Excerpted passage:
********

Doing a bit more of a look on the RLM, I found this[1] where they (mis)write the relation between inertial and rest mass. Specifically the gamma^3 factor ...
I've been out of physics for more than 20 years, so it's possible that there has been some new development since my Ph.D. Though 2 additional factors of gamma in special relativity aren't likely.
Color me ... skeptical.
I did follow their Einstein paper reference[2] to see if I had missed something. I didn't. I don't understand the origin of their 2 extra gammas in eqn 1 of the first reference. The paper abstract appears to be a continuation of that work.
From what I could determine, they need the gamma^3 term for their arguments, but it doesn't come from Einstein's paper as they claimed.
Again, I could be missing something, but I don't think I am.
[1] https://iopscience.iop.org/article/10.1088/1742-6596/738/1/0...
It appears the current article is claiming the the inertial / gravitational mass of certain particles is gamma^3 times the rest mass of relativistic neutrinos that comprise them. Or something.
They should. The source of gravity in relativity is not relativistic mass, as this paper appears to be claiming. It is the stress-energy tensor.
Also, the reference to "Newton's relativistic gravitational law" in the abstract looks bogus to me. There is no such thing. You can't just plug relativistic mass into Newton's gravitational law. Any GR textbook will discuss this.
https://arxiv.org/abs/2001.09760
Very novel :-/
edit: They have published a book. One can read the preview on Amazon to get a feel for it:
https://www.amazon.com/Gravity-Special-Relativity-Strong-Boh...
They aren't attracting any citations.
Not sure what you mean, but just in case: the "2001" part in "2001.09760" is two-digit year followed by two-digit month, i.e. January 2020.
Professor Vayenas is a distinguished chemist, and his work looks rather like a blend of Old Quantum Theory and particle physics, so I suppose it's an uphill fight for him. However, Bohr did get a lot, e.g. the hydrogen spectrum, from a simple assumption, and Vayenas is trying to follow the same path.
The papers he's published are relatively accessible and full of startling calculations that result in close agreement with experimental results. They make interesting reading, and I haven't found anything so far that would cause me to reject them out of hand.
From the conclusion of the current paper: "Another emerging conclusion is that neutrinos, electrons, positrons and photons are present in all composite particles and are apparently the only undividable [sic] elementary particles."
https://cheme.stanford.edu/events/colloquium-constantinos-g-...

********

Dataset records

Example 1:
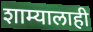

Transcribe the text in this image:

शाम्यालाही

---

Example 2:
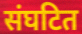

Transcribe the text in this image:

संघटित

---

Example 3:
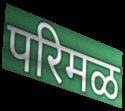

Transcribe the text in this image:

परिमळ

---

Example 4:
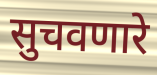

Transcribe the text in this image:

सुचवणारे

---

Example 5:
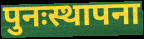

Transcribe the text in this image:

पुनःस्थापना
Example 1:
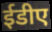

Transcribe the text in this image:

ईडीए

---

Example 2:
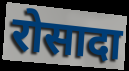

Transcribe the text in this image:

रोसादा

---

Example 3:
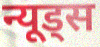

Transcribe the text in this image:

न्यूड्स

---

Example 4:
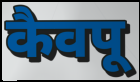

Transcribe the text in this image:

कैवपू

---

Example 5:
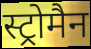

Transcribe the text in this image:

स्ट्रोमैन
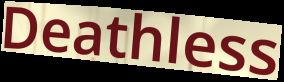
Deathless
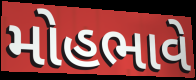
મોહભાવે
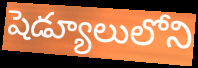
షెడ్యూలులోని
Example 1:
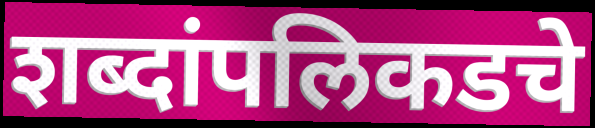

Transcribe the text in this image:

शब्दांपलिकडचे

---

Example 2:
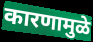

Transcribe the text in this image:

कारणामुळे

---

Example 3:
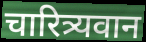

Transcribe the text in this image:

********

Set tasks:
#1 Which particles does the quoted conclusion in the discussion thread name as present in all composite particles?
#2 Write out every line of the single-word entries above word for word. Leave the pictures out.

Results by task:
#1 Neutrinos, electrons, positrons and photons.

#2
Example 1:

Transcribe the text in this image:

शाम्यालाही

---

Example 2:

Transcribe the text in this image:

संघटित

---

Example 3:

Transcribe the text in this image:

परिमळ

---

Example 4:

Transcribe the text in this image:

सुचवणारे

---

Example 5:

Transcribe the text in this image:

पुनःस्थापना
Example 1:

Transcribe the text in this image:

ईडीए

---

Example 2:

Transcribe the text in this image:

रोसादा

---

Example 3:

Transcribe the text in this image:

न्यूड्स

---

Example 4:

Transcribe the text in this image:

कैवपू

---

Example 5:

Transcribe the text in this image:

स्ट्रोमैन
Deathless
મોહભાવે
షెడ్యూలులోని
Example 1:

Transcribe the text in this image:

शब्दांपलिकडचे

---

Example 2:

Transcribe the text in this image:

कारणामुळे

---

Example 3:

Transcribe the text in this image:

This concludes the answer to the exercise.